- _Problem to work on_: Among the entries below, find every line that contains the string "brown", then copy it.

[Dataset excerpts]
========================================

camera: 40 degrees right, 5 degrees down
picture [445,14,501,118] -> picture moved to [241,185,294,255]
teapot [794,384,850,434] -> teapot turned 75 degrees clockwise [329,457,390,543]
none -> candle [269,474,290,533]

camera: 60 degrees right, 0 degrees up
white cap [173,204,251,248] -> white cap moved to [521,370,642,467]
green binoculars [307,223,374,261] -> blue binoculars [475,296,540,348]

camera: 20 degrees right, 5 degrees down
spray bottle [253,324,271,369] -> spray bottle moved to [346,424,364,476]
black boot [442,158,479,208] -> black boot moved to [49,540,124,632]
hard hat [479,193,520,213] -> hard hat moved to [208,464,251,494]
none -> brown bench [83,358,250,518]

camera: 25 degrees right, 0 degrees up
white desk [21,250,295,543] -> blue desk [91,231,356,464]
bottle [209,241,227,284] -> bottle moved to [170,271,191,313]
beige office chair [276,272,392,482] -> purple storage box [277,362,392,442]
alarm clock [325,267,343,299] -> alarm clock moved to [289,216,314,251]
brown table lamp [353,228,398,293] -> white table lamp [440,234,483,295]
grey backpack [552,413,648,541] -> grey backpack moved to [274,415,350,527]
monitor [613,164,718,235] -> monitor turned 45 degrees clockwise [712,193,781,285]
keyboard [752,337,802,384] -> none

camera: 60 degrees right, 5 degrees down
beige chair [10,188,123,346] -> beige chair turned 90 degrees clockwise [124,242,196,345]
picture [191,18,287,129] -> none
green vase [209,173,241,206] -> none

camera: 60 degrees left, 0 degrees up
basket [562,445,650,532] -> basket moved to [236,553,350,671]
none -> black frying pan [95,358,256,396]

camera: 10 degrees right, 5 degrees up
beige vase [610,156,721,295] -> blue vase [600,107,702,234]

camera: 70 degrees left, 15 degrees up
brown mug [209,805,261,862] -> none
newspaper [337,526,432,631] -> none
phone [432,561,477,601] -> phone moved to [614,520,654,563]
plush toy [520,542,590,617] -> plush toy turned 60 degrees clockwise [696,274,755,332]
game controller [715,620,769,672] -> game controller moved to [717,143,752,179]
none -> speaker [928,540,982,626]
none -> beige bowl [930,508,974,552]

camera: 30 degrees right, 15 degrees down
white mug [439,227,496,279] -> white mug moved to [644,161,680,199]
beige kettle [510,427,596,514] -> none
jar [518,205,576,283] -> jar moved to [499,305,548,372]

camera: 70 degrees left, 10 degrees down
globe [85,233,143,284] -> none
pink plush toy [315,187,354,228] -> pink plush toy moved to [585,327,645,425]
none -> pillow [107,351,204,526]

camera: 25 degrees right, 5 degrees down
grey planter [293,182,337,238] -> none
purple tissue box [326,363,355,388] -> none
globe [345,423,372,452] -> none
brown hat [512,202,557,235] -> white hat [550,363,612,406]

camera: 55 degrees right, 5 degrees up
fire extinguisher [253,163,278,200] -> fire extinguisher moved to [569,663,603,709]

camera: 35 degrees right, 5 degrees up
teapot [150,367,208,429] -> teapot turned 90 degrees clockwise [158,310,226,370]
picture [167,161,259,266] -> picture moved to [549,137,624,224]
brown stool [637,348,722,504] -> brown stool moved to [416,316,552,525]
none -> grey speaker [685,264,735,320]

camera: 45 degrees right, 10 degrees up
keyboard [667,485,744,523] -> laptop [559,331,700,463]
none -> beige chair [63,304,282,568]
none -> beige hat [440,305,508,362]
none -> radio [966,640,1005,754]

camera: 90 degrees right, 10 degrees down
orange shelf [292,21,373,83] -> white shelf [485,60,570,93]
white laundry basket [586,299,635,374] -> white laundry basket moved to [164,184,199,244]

========================================

- _Response to the exercise_:
none -> brown bench [83,358,250,518]
brown table lamp [353,228,398,293] -> white table lamp [440,234,483,295]
brown mug [209,805,261,862] -> none
brown hat [512,202,557,235] -> white hat [550,363,612,406]
brown stool [637,348,722,504] -> brown stool moved to [416,316,552,525]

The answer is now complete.